The Houthis’ rise to power has been so swift that it is still baffling, even to Yemenis. Twenty years ago, they were an obscure rebel group in Yemen’s remote northwest, fueled by feelings of historic entitlement and oppression. They took advantage of their enemies’ corruption and ineptitude and cannily allied with Iran, which has provided essential weapons and military training.

[Read: The Houthis are very, very pleased]

But the group’s power is partly a measure of its neighbors’ extreme vulnerability. One successful missile strike on a Dubai hotel or a Riyadh conference center is a devastating reputational blow, worth billions of dollars in lost business and tourist revenue. The Houthis have no such worries; they are accustomed to being bombed, and revel in martyrdom. They are also used to living in caves.

Only a few months ago, United Nations negotiators were voicing guarded optimism that if the Gaza war wound down, they could finalize a deal to end the conflict between the Houthis and their Saudi neighbors, which started in 2015. (The fighting has mostly been on hold since the parties reached a truce two years ago.)

That diplomatic effort, known as the “road map,” would provide incentives for the Houthis to find a modus vivendi with their rivals in southern Yemen, where the officially recognized (but very weak) Yemeni government is based. The road map would also provide money to help ease the suffering of the Yemeni people, who are heavily dependent on dwindling supplies of food aid from abroad.

But the road map threatened to reward the Houthis with legitimacy and large new revenue streams at the very moment when they were effectively blocking the waterway that carries 15 percent of the world’s trade. Maritime traffic through the Red Sea has dropped by almost 80 percent since the Houthis began attacking ships last November, and that was before they struck Tel Aviv on July 19, prompting the Israelis to bomb the city of Hodeida, on the Red Sea coast. Traffic has fallen further since.

The Houthis also appear to be evading international efforts to stop them from importing weapons. The British ambassador to the United Nations said in May that there has been a surge since October in vessels entering Houthi ports without submitting to required inspections. They’ve been using ever more sophisticated weapons since they started attacking ships in the Red Sea last year, and the situation could get worse. American intelligence officials have warned that Russia may arm the Houthis with advanced anti-ship missiles, according to a report in The Wall Street Journal, in retaliation for Ukraine strikes, using American weapons, on targets inside Russia.  

With the road map on hold, Yemen’s internationally recognized government, based in the southern port city of Aden, began making efforts in recent months to weaken the Houthis by cutting off their access to the international banking system.

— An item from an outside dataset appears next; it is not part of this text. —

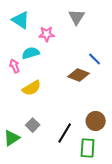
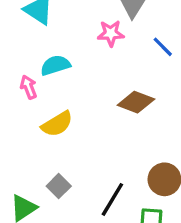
pink star: (47, 34) -> (111, 33), moved
blue line: (95, 59) -> (163, 47), moved

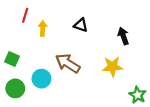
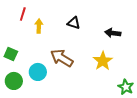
black arrow: (123, 36) -> (113, 33), turned -63
yellow star: (112, 67) -> (103, 61), turned -30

But the Aden-based government has no money and is utterly dependent on the Saudis. In July, the Houthis threatened to attack the Saudis if they did not put an end to the financial sanctions, and the Saudis quickly caved. The pattern has repeated itself again and again in recent years.

The Houthis have also been reorganizing the government they inherited when they took control of northern Yemen a decade ago, often in ways that suggest warlike intent. They have created a “general mobilization” force that appears to be modeled on the Basij, Iran’s youth paramilitary force, I was told by Mohammed Albasha, an analyst with Navanti, an international research and security company. “They are all trained to fight both domestic and foreign enemies, and to conduct surveillance—even on their neighbors, tribes, and friends,” he said.  

Where all this militancy will end is anyone’s guess. The Houthi leaders are isolated and inscrutable. One thing is beyond doubt: Their successful drone strike on Israel was a dream come true, and they seem reluctant to trade their militancy for desperately needed money. Their leader, Abdelmalik al Houthi, declared in a speech last week: “We have been very happy” to be involved directly in a war with Israel and the United States.